ここはフィリピンのレイテ島である。日本軍は米軍の攻撃に苦戦している。生き残った日本兵が戦っているのは、もはや米軍ではなく「飢え」であった。兵士の仕事は現地の畑から食料を調達すること。働けない田村は部隊のお荷物でしかない。
「お前のためを思って言っているんだ。もう一度病院に行け。入れてくれなかったら死ぬんだ。手りゅう弾を無駄に与えたわけじゃないぞ!」
ぼんやりと分隊長の話を聞いていた田村は言う。
「田村一等兵、これより病院におもむき、入院が許可されない場合は自決します」
「よし、元気で行け」
「はい」
いきなり救いのない場面から始まる。しかしこの場面などまだいい方だ。この映画には勇ましい戦闘シーンも戦友同士の友情もない。極限状態に置かれた人間が生き延びるために何をするか、それを描いた映画だ。

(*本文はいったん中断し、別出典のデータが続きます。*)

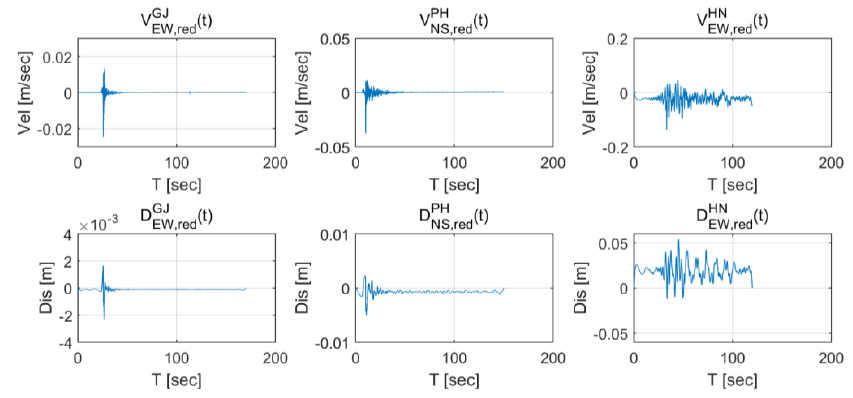
Figure 6. Adjusted earthquake data used for the study. The Gyeongju and Hachinohe earthquakes ( far left and far right , respectively) are in the east-west direction. The Pohang ( center ) earthquake is in the north-south direction.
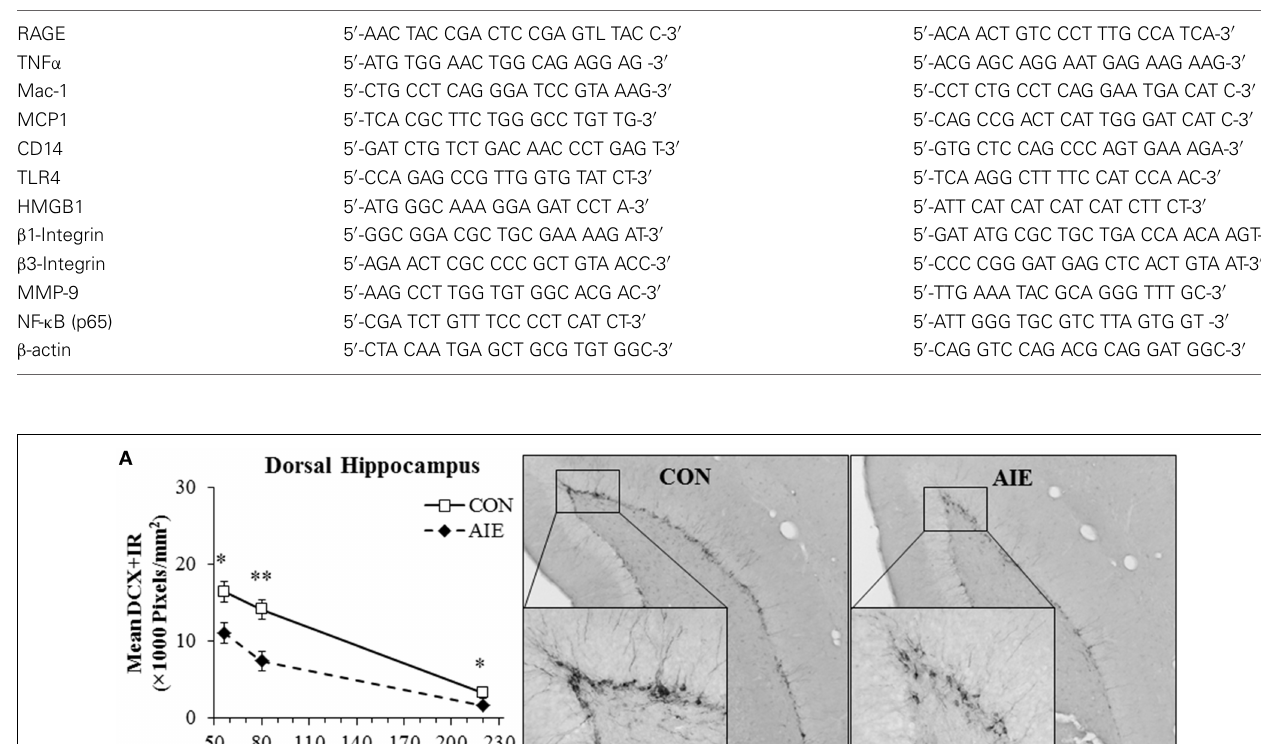
Table 1 | List of primers for RT-PCR. Primer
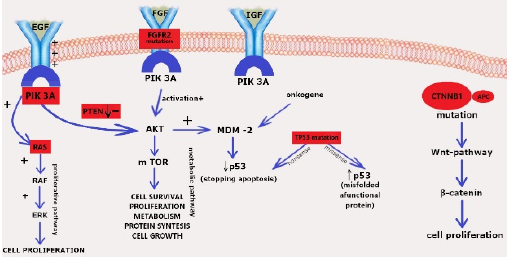
Figure 4 . The main pathways involved in carcinogenesis in the studied group. The Kaplan-Meyer curves for TP53, MLH-1, MSI, and FGFR-2. TP53 χ 2 = 3,90545 p = 0.14190, MLH-1 log-rank p = 0.53799, MSI log-rank p = 0.14569, and FGFR-2 log-rank p = 0.07095. p = 0.53799, MSI log-rank p = 0.14569, and FGFR-2 log-rank p =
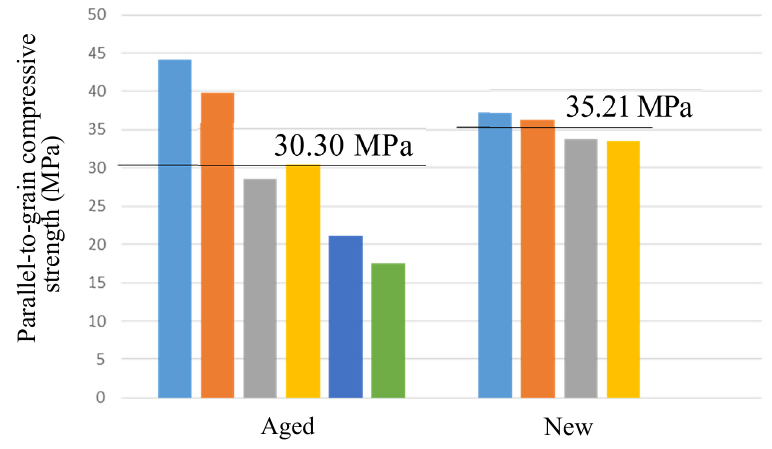
Figure 5. Parallel ‐ to ‐ grain compressive strength of aged and new logs. Figure 5. Parallel-to-grain compressive strength of aged and new logs.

田村は病院(と言っても小屋だが)に戻ったが、また入院を断られる。田村のように見捨てられた負傷兵は他にもいて、彼らは病院前の林で寝そべっていた、田村も彼らに加わる。
「また帰って来たのか」
田村に声をかけたのは足を負傷している安田(滝沢修)だった。ここにいる者は病院に恨みがある点では共通しているものの、お互いを信用していない。彼らが求めているのは友情ではなく食料なのだ。
昔の戦争映画を見ていると、戦闘シーンよりも軍隊生活の方がリアルに迫ってくるのは僕だけだろうか。エアコンの効いた部屋にいることも忘れて、自分が田村になったような気がしてくる。

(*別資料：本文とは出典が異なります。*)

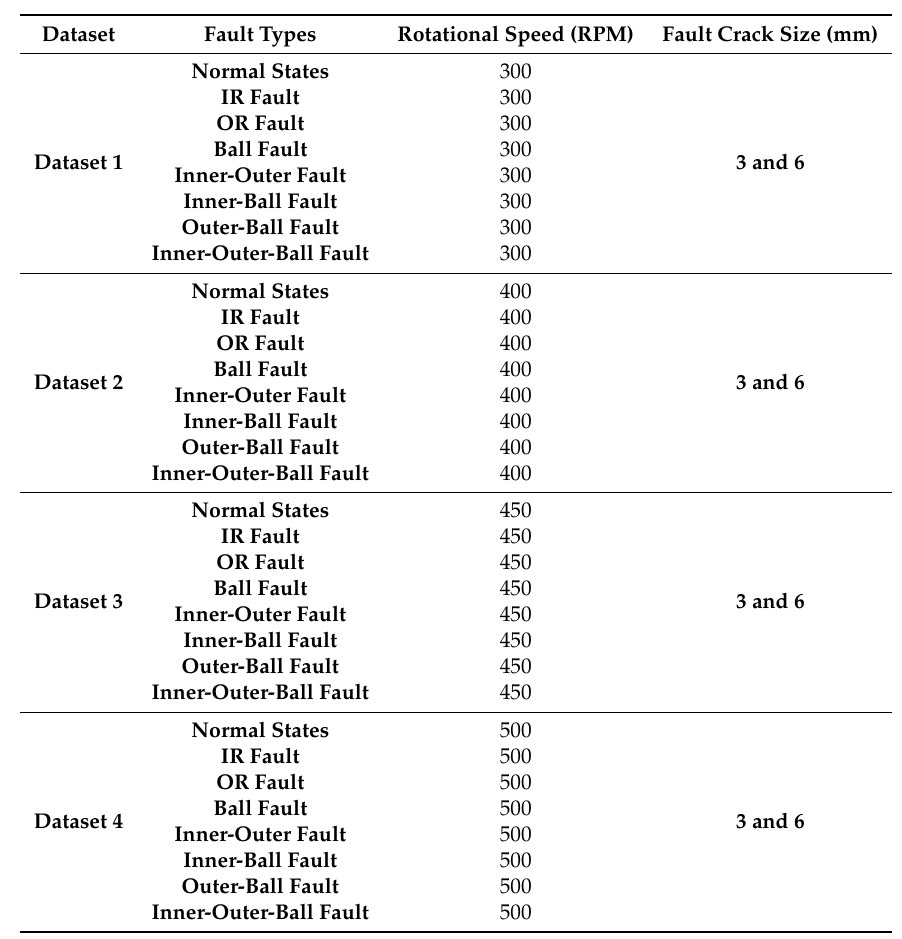
Figure 3. Different fault conditions in a bearing: ( a ) outer raceway fault, ( b ) inner raceway fault, ( c ) ball raceway fault, ( d ) inner-outer raceway fault, ( e ) inner-ball raceway fault, ( f ) outer-ball raceway fault, and ( g ) inner-outer-ball raceway fault. Table 1. Detailed information of the datasets.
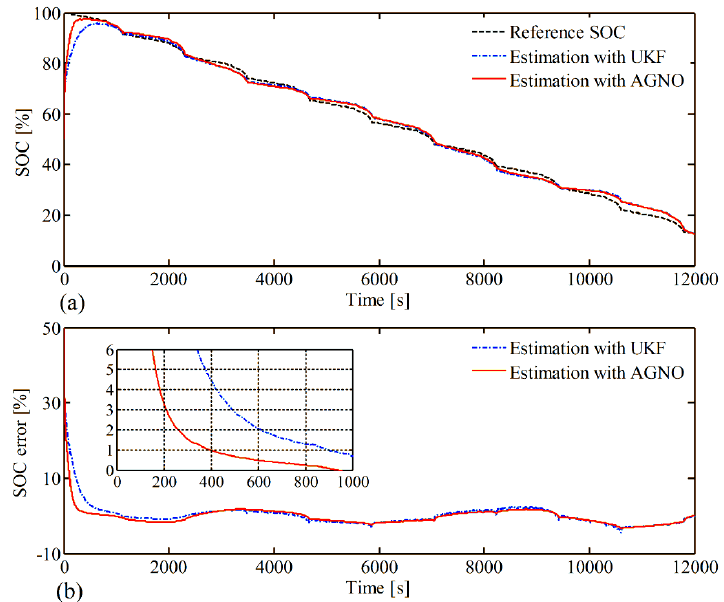
Figure 11. Comparison of convergence rate under NEDC test: ( a ) SOC ; and ( b ) SOC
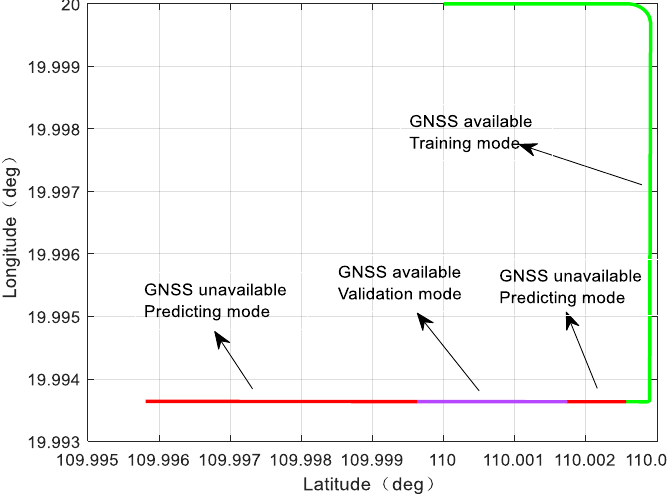
Figure 13. The trajectory of simulation and corresponding modes of virtual sensor.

兵隊の世界で生きていくなら「マウント」をとって優位に立つか、最初から頭をたれるか、であろう。たばこを売って商売をしている安田は前者だし、安田を“おっさん”と呼んで世話をする永松(ミッキー・カーチス)は後者だ。
田村はどうだろう。田村は一匹狼のようである。飢えている者には、なけなしの食料を分けてやる気前の良さを見せた一方、「俺にも」と寄ってきた永松は拒絶した。

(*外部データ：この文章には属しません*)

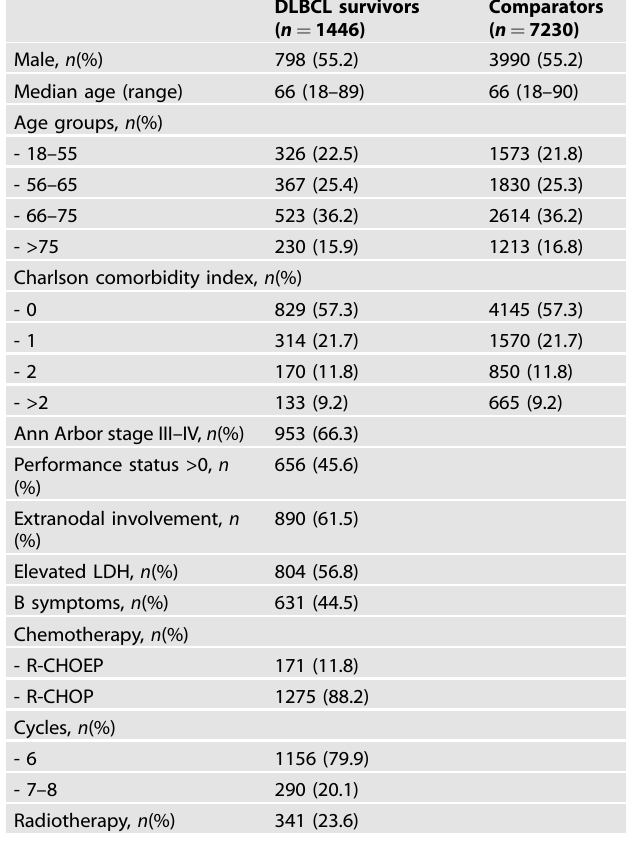
Table 1. Diagnostic clinicopathological characteristics of all Danish DLBCL patients in CR after 6 – 8 cycles of R-CHOP-like therapy and free of relapse 90 days after response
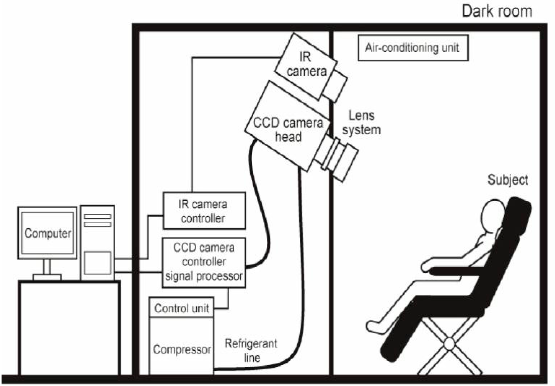
Figure 5. Schematic illustration of experiment setup.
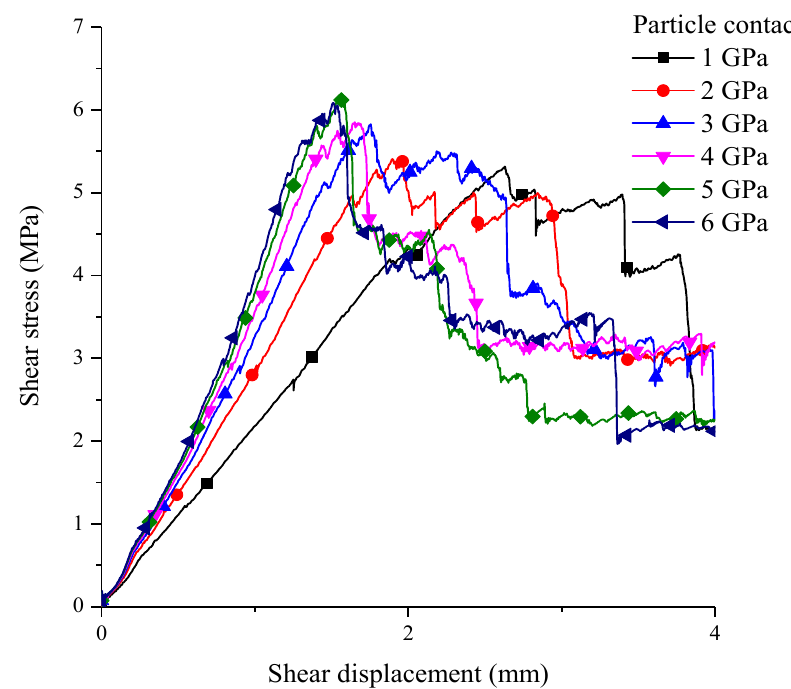
Figure 9. The shear stress–shear displacement curve under different values of particle contact modulus.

田村を演じる船越英二は、イイ男だけれども気が弱い、そんな役柄が多い印象だったので、田村は優柔不断な男かなと心配したが、どうやら腰は座っているらしい。ひと安心した。
映画を続けよう。その後、米軍の砲撃はこの一帯にもおよび、みんなは散りぢりに逃げ出す。田村は一人で何日も山や丘陵、ジャングルをさまよう。
田村が進む先々で見るのが野火だった。現地の農民が草やとうもろこしの殻を焼いているのだろうか。米軍やゲリラへの合図かもしれない。野火を見るたびに田村は警戒する。そして自問する。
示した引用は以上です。